Opinião
Ordem nos media
Os dois pesos e as duas medidas do Estado
5 January 2007
Artigo de Domingues Azevedo, presidente da CTOC

                                     

Na sequência de uma acção previamente anunciada, muitas empresas e cidadãos viram os seus créditos perante terceiros ou vencimentos, nos termos da lei, penhorados pela Administração Fiscal.
Aquela iniciativa espelha com elevado rigor, o nível de eficácia do nosso ordenamento jurídico, no que respeita à salvaguarda dos direitos do Estado.
Julgo que por opção estratégica, por ser muito mais rápido, socialmente menos oneroso e muito facilitada a sua conversão em moeda corrente, a Administração Fiscal abandonou a instituição dos processos de longa duração, enveredando por aqueles mais céleres.
Na verdade, é muito mais fácil notificar uma entidade patronal para reter no vencimento mensal um sexto do seu montante e entregá-lo, líquido e gratuitamente, em qualquer banco à ordem da Direcção-Geral do Tesouro, do que percorrer a «via sacra» administrativa de marcar uma praça para proceder à venda de um determinado bem.
É muito mais fácil notificar o devedor de determinada importância de que o seu pagamento fica, nos termos dos normativos aplicáveis (CPT e CPPT), à ordem daquela entidade, do que outro qualquer mecanismo.
Subscrevo e aplaudo os comportamentos descritos. Os deveres de cidadania, que em princípio revertem a favor do próprio cidadão, não podem ser postergados para último plano.
Estando de acordo com o processo e defendendo que a sua filosofia seja extensível a outros procedimentos, é necessário que não nos deixemos embalar pela euforia que tal facto é capaz de gerar.
Só faz sentido a implementação do rigor e eficiência, se estas características estiver associado um carácter generalista e integral. Isto é, o Estado, através da Direcção-Geral dos Impostos, não pode ser parte privilegiada do processo, mas apenas e só, parte interveniente no mesmo.
O rigor, a rapidez, a eficiência e a organização que ele exige das empresas, dos contribuintes e dos cidadãos, tem que ter uma contrapartida equivalente por parte do Estado, quando ele se relaciona com aqueles.
Quando temos um Estado que exige obediência aos sujeitos passivos, quando ele não cumpre com aqueles a quem exige cumprimento, estamos a criar distorções que envenenam e limitam a relação transparente e igualitária entre a Administração Fiscal e a sociedade. Quando o Fisco demora mais de dois anos a dar resposta a um requerimento dos contribuintes, não estamos a falar em planos de igualdade.

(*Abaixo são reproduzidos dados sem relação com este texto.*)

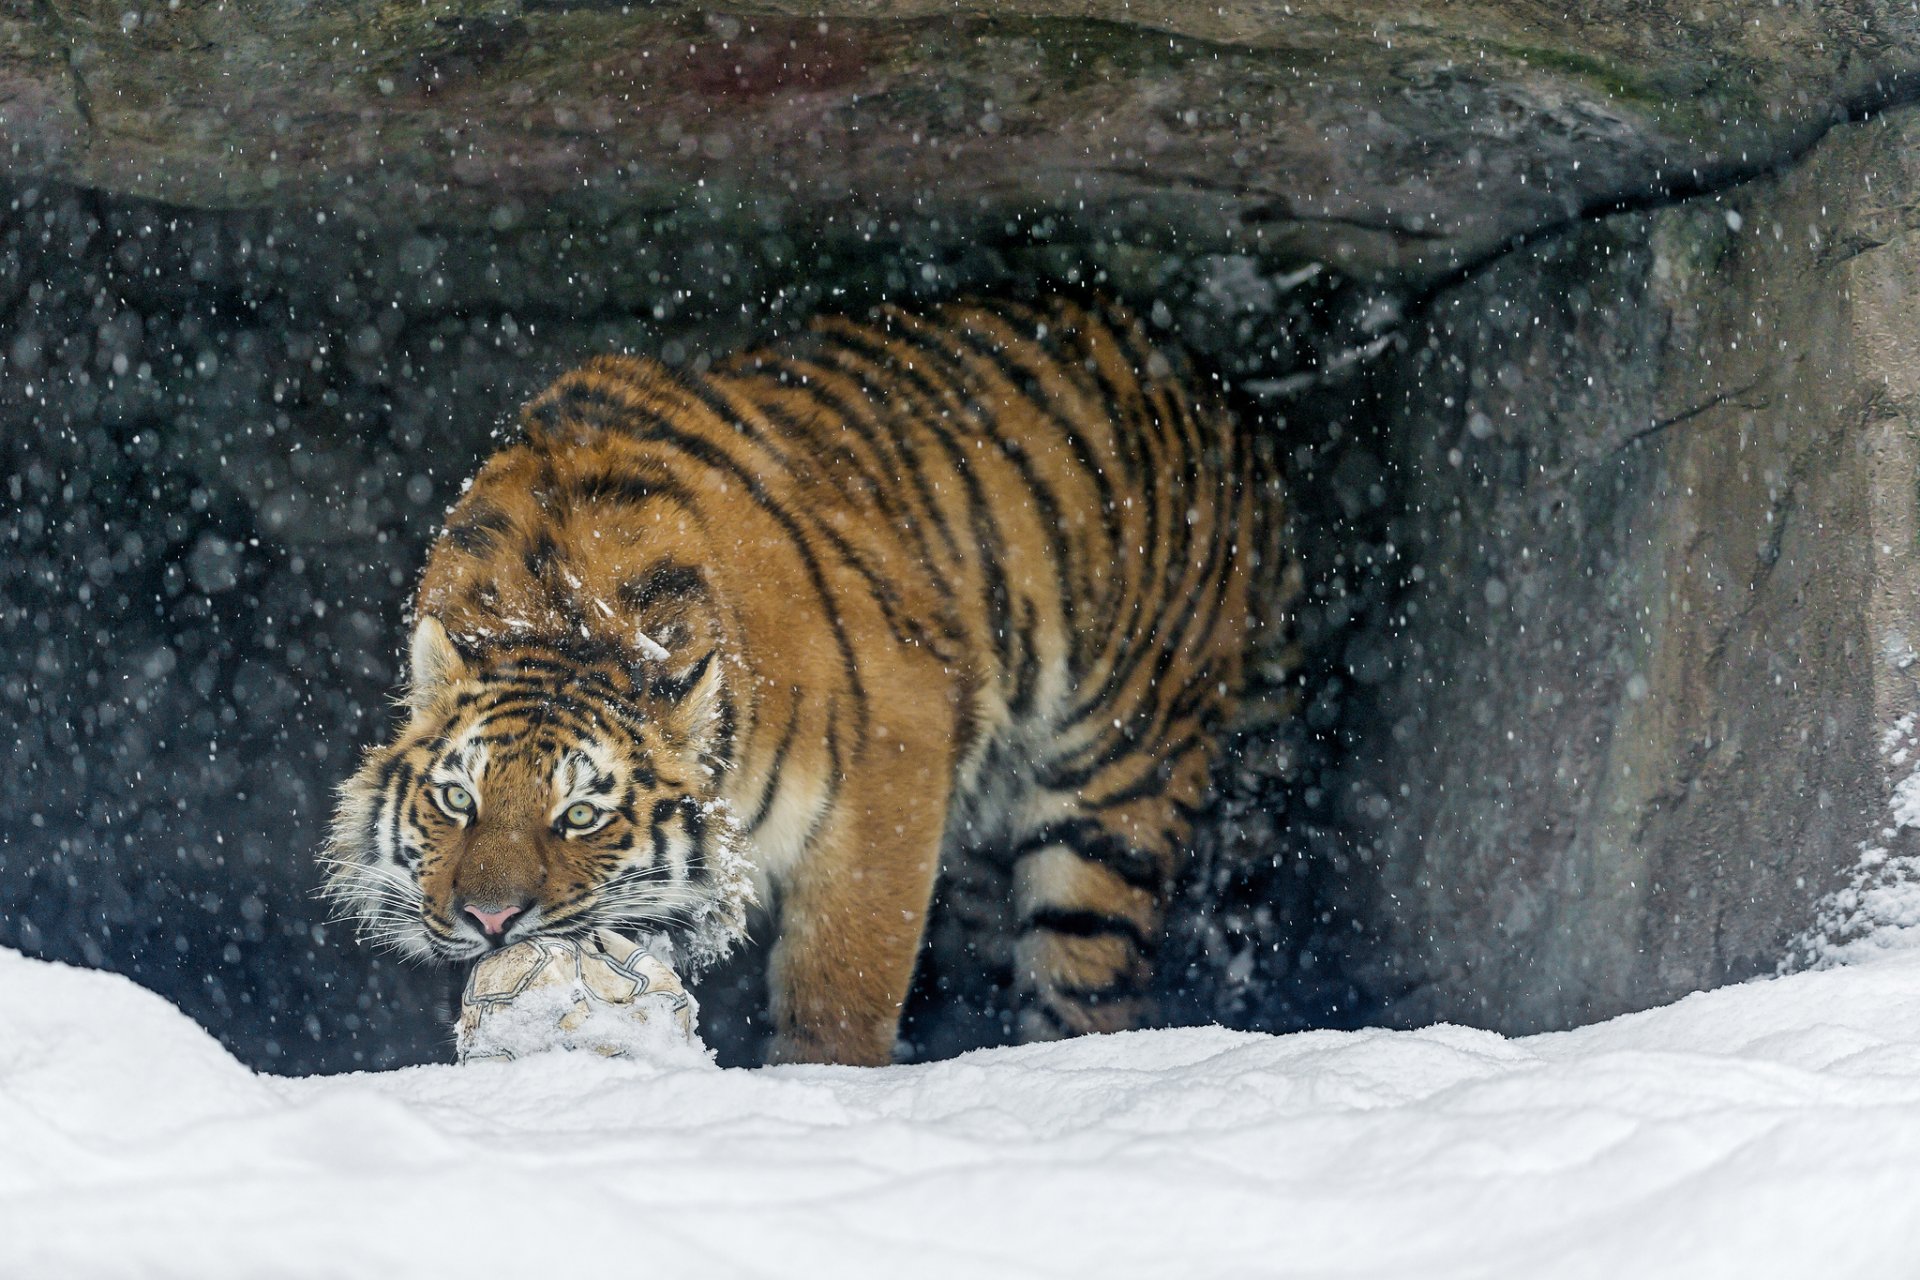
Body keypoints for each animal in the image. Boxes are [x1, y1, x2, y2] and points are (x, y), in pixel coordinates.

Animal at [323, 292, 1295, 1066]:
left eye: (583, 816)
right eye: (457, 801)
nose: (491, 921)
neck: (565, 617)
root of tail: (1211, 386)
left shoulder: (889, 775)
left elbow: (843, 983)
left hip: (1119, 781)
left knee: (1086, 982)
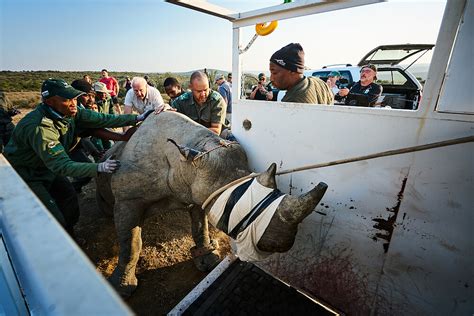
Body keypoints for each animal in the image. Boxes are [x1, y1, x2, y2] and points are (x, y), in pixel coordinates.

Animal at [96, 111, 326, 296]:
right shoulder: (128, 200)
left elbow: (200, 227)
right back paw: (105, 211)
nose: (283, 245)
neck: (183, 162)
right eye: (234, 203)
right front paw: (122, 288)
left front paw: (208, 260)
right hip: (107, 164)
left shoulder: (197, 192)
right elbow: (131, 243)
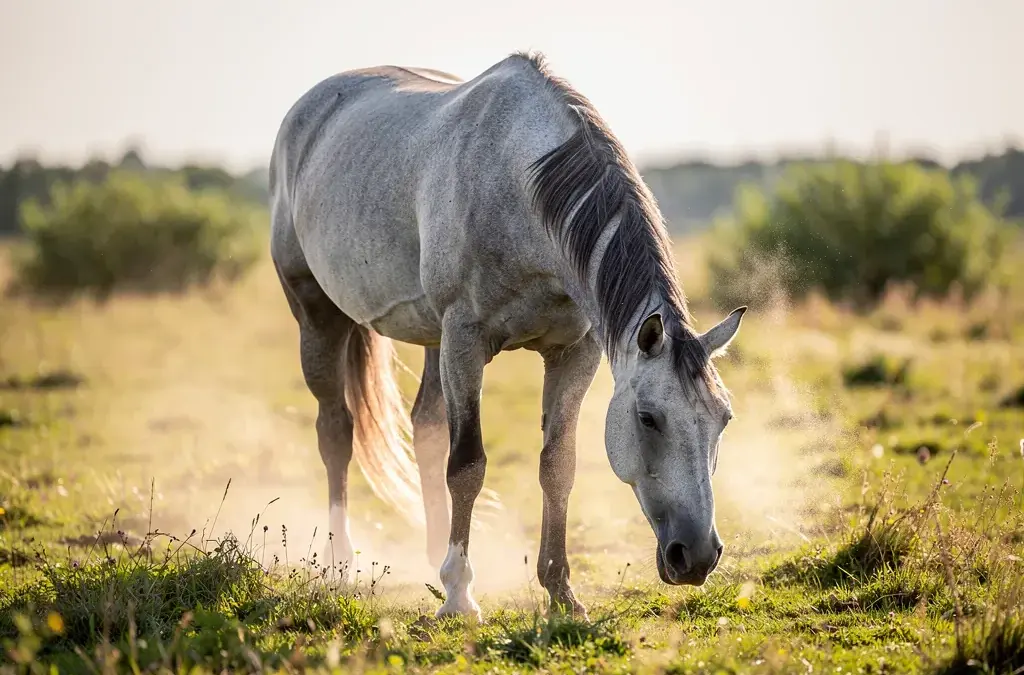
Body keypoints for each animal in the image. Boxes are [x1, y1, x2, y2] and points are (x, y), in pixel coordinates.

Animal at [269, 51, 745, 621]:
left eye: (724, 419)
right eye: (649, 418)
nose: (696, 556)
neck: (519, 189)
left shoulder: (574, 352)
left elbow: (558, 466)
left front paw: (562, 592)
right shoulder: (465, 339)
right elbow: (468, 465)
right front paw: (459, 595)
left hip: (431, 340)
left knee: (426, 428)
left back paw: (433, 552)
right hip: (318, 316)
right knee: (336, 432)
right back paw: (343, 563)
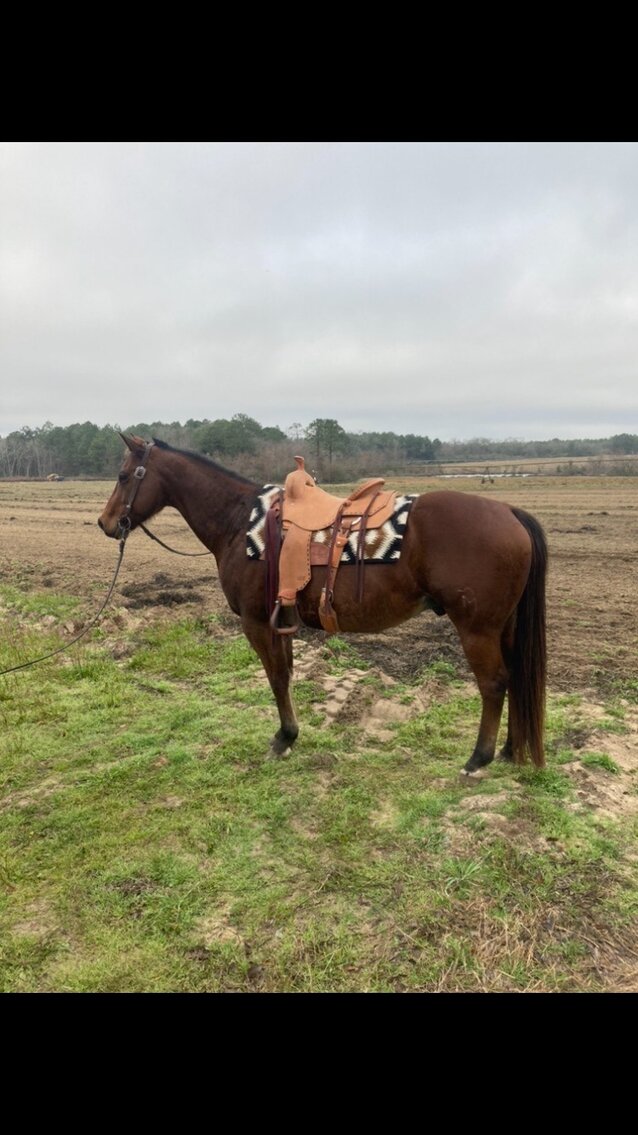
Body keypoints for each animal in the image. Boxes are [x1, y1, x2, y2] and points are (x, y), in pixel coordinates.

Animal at [98, 434, 548, 777]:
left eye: (122, 475)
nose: (105, 523)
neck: (238, 521)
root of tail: (510, 512)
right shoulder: (280, 621)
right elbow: (286, 674)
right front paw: (290, 734)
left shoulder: (256, 622)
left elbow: (276, 677)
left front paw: (284, 738)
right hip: (504, 627)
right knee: (515, 678)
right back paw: (510, 750)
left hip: (477, 629)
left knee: (494, 684)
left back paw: (478, 759)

É que se os sujeitos obrigados não cumprirem com o estabelecido nas normas aplicadas, sofrem as inerentes consequências. Já quando é a Administração a não cumprir, o contribuinte fica completamente desprotegido, não podendo aplicar coimas àquela Administração. E mesmo quando se quer ver ressarcido dos prejuízos que o atraso lhe causa, não vê os tribunais satisfazerem a sua pretensão.
Em meu entender, já era tempo de se conceber um normativo jurídico que enquadrasse de uma forma igualitária e transparente as relações do Estado com os seus obrigados, num plano de igualdade, em que se possibilitasse de uma forma célere e eficiente a compensação dos direitos e deveres, uma vez que os montantes fossem líquidos e exigíveis.
A continuação dos desequilíbrios existentes, mais tarde ou mais cedo, gerará sentimentos de frustração e vitimação, o que conduzirá às naturais resistências ao cumprimento dos deveres de cidadania.
Por isso, continuo a pensar que a forma mais segura de convencer os cidadãos ao cumprimento do seu dever de cidadania, embora com um poderoso e eficiente sistema de controlo, não é o controlo de per si, mas sim a criação de hábitos de cumprimento dos deveres de cidadania, sem quaisquer sentimentos de injustiça ou de desigualdade de tratamento.